Rewrite the listing below as a numbered list, covering only the lines from the one containing "right wrist: (334, 451, -7)" through the end of the listing, both included, with blank lines left out.
****************************************
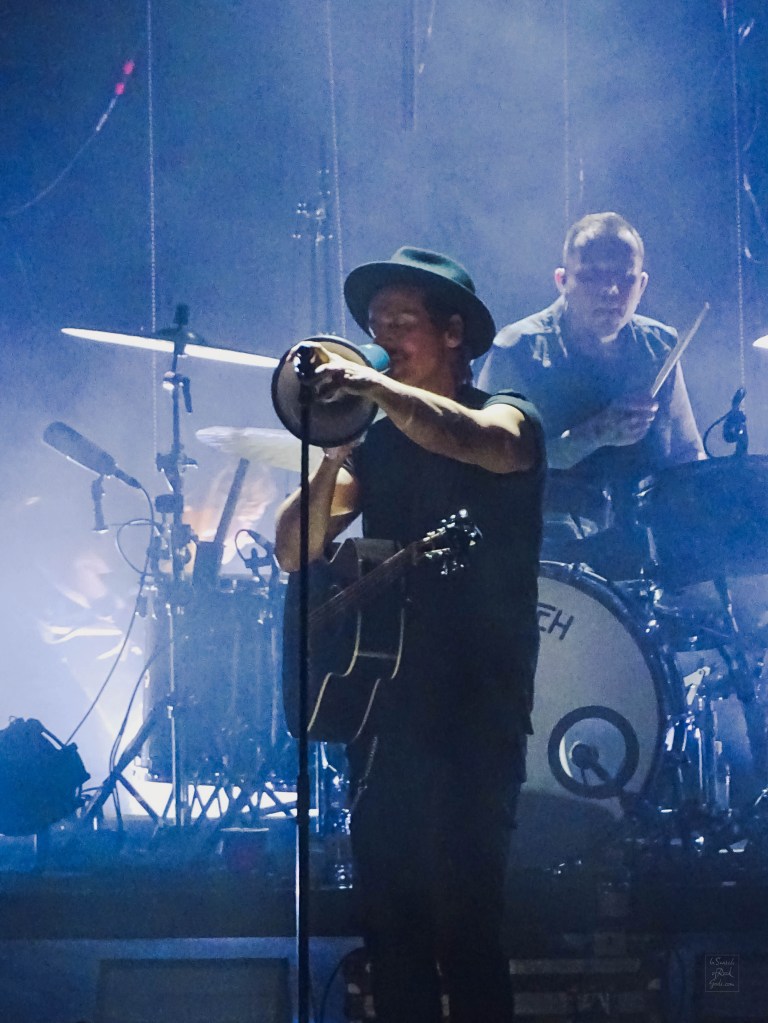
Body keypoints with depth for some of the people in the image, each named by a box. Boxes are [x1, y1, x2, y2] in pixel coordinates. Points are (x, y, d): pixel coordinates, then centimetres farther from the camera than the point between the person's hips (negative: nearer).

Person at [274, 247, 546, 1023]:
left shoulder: (508, 417, 0)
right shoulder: (377, 443, 15)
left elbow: (485, 443, -26)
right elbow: (295, 551, 6)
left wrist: (373, 386, -34)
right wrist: (334, 451, -7)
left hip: (477, 708, -5)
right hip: (386, 704, 6)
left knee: (463, 923, -11)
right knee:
****************************************
§ ANSWER TO THIS PROBLEM:
1. right wrist: (334, 451, -7)
2. left hip: (477, 708, -5)
3. right hip: (386, 704, 6)
4. left knee: (463, 923, -11)
5. right knee:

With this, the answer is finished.